__Your assignment__
In the copy, keep every line below as it is and leave out the pictures.

__Data supplied__
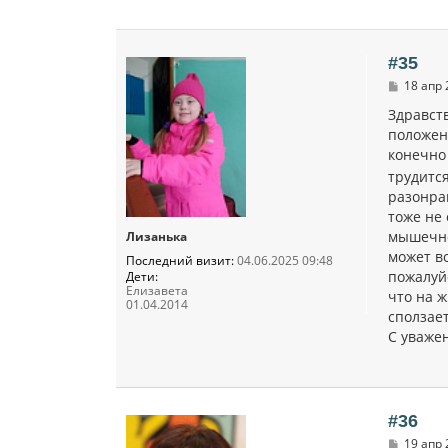
#35
С
18 апр 
о
о
Здравств
б
положен
щ
конечно 
е
н
трудится
и
разонрав
е
тоже не 
мышечног
Лизанька
может во
Последний визит:
04.06.2025 09:48
пожалуй
Дети:
Елизавета
что на ж
01.04.2014
сползает
С уважен
#36
С
19 апр 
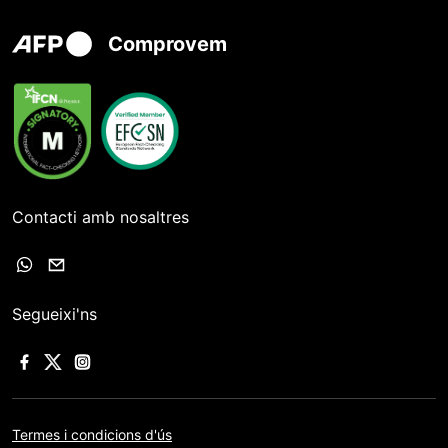
Comprovem
Contacti amb nosaltres
Segueixi'ns
Termes i condicions d'ús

__Result of the task__
#35
С
18 апр 
о
о
Здравств
б
положен
щ
конечно 
е
н
трудится
и
разонрав
е
тоже не 
мышечног
Лизанька
может во
Последний визит:
04.06.2025 09:48
пожалуй
Дети:
Елизавета
что на ж
01.04.2014
сползает
С уважен
#36
С
19 апр 
Comprovem
Contacti amb nosaltres
Segueixi'ns
Termes i condicions d'ús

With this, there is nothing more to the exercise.